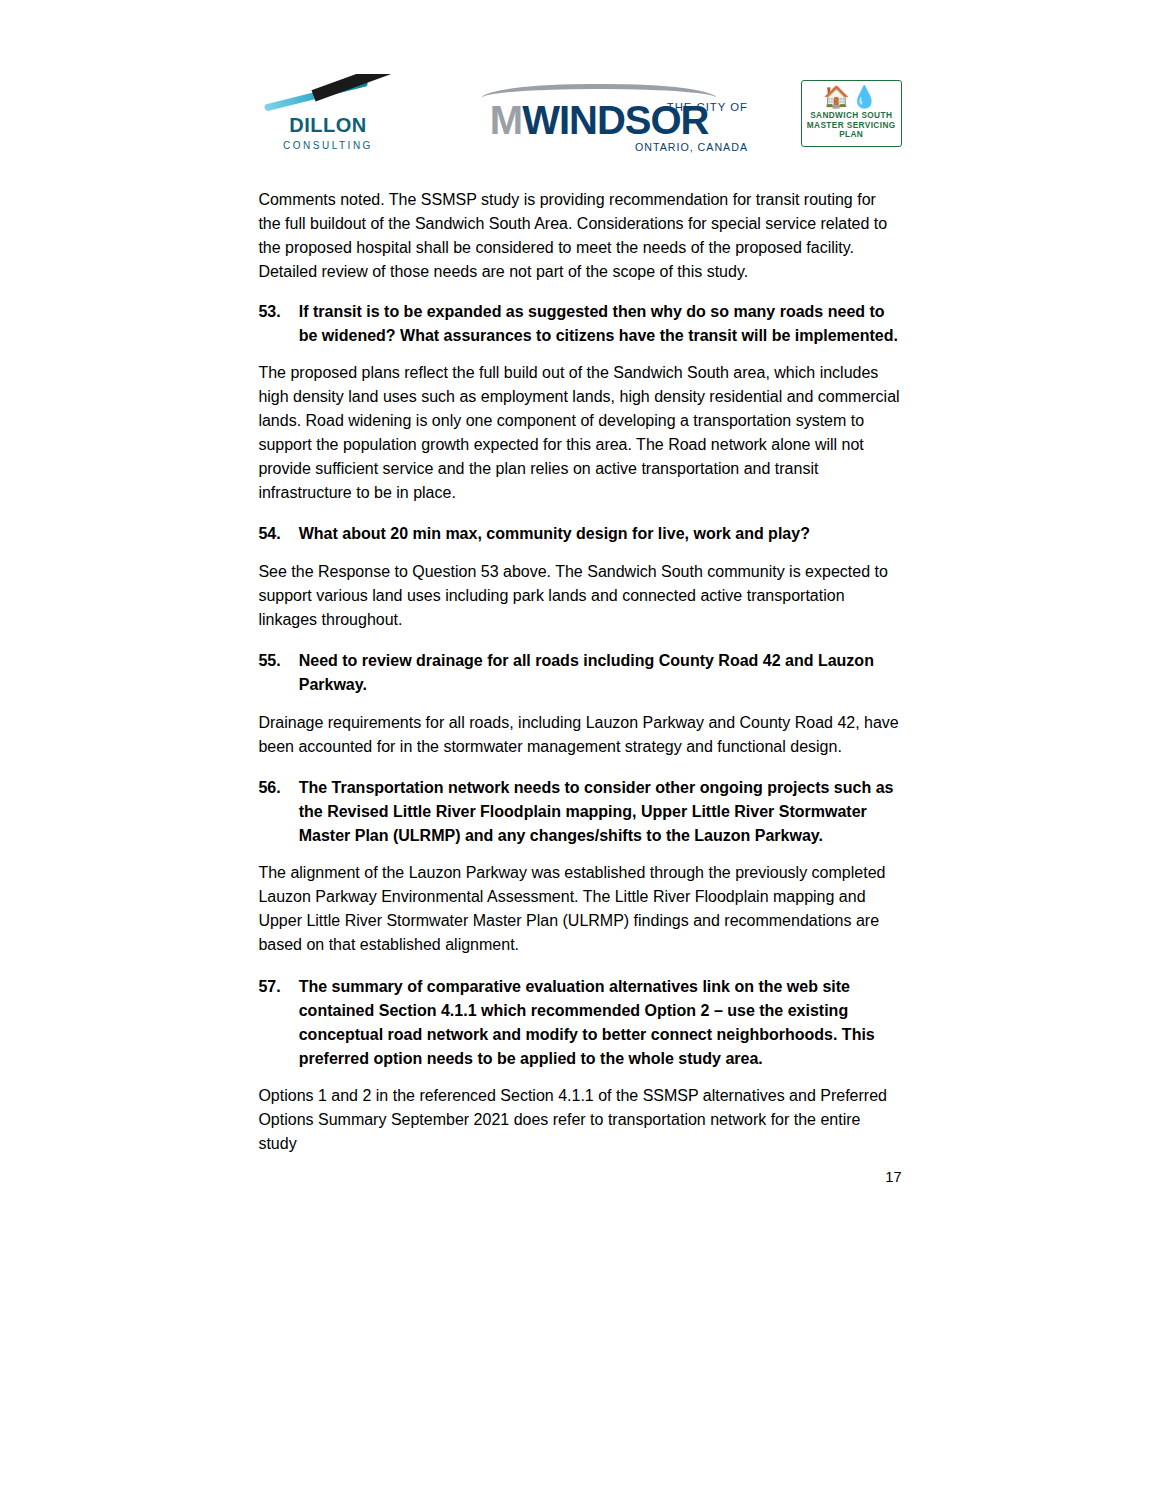DILLON CONSULTING
MWINDSOR
THE CITY OF
ONTARIO, CANADA
🏠💧
SANDWICH SOUTH
MASTER SERVICING
PLAN
Comments noted. The SSMSP study is providing recommendation for transit routing for the full buildout of the Sandwich South Area. Considerations for special service related to the proposed hospital shall be considered to meet the needs of the proposed facility. Detailed review of those needs are not part of the scope of this study.
53. If transit is to be expanded as suggested then why do so many roads need to be widened? What assurances to citizens have the transit will be implemented.
The proposed plans reflect the full build out of the Sandwich South area, which includes high density land uses such as employment lands, high density residential and commercial lands. Road widening is only one component of developing a transportation system to support the population growth expected for this area. The Road network alone will not provide sufficient service and the plan relies on active transportation and transit infrastructure to be in place.
54. What about 20 min max, community design for live, work and play?
See the Response to Question 53 above. The Sandwich South community is expected to support various land uses including park lands and connected active transportation linkages throughout.
55. Need to review drainage for all roads including County Road 42 and Lauzon Parkway.
Drainage requirements for all roads, including Lauzon Parkway and County Road 42, have been accounted for in the stormwater management strategy and functional design.
56. The Transportation network needs to consider other ongoing projects such as the Revised Little River Floodplain mapping, Upper Little River Stormwater Master Plan (ULRMP) and any changes/shifts to the Lauzon Parkway.
The alignment of the Lauzon Parkway was established through the previously completed Lauzon Parkway Environmental Assessment. The Little River Floodplain mapping and Upper Little River Stormwater Master Plan (ULRMP) findings and recommendations are based on that established alignment.
57. The summary of comparative evaluation alternatives link on the web site contained Section 4.1.1 which recommended Option 2 – use the existing conceptual road network and modify to better connect neighborhoods. This preferred option needs to be applied to the whole study area.
Options 1 and 2 in the referenced Section 4.1.1 of the SSMSP alternatives and Preferred Options Summary September 2021 does refer to transportation network for the entire study
17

■ ■ ■ ■

→ **Problem to solve**
In the records above, which lines hold the string "community"? Copy each one.

→ **Result**
54. What about 20 min max, community design for live, work and play?
See the Response to Question 53 above. The Sandwich South community is expected to support various land uses including park lands and connected active transportation linkages throughout.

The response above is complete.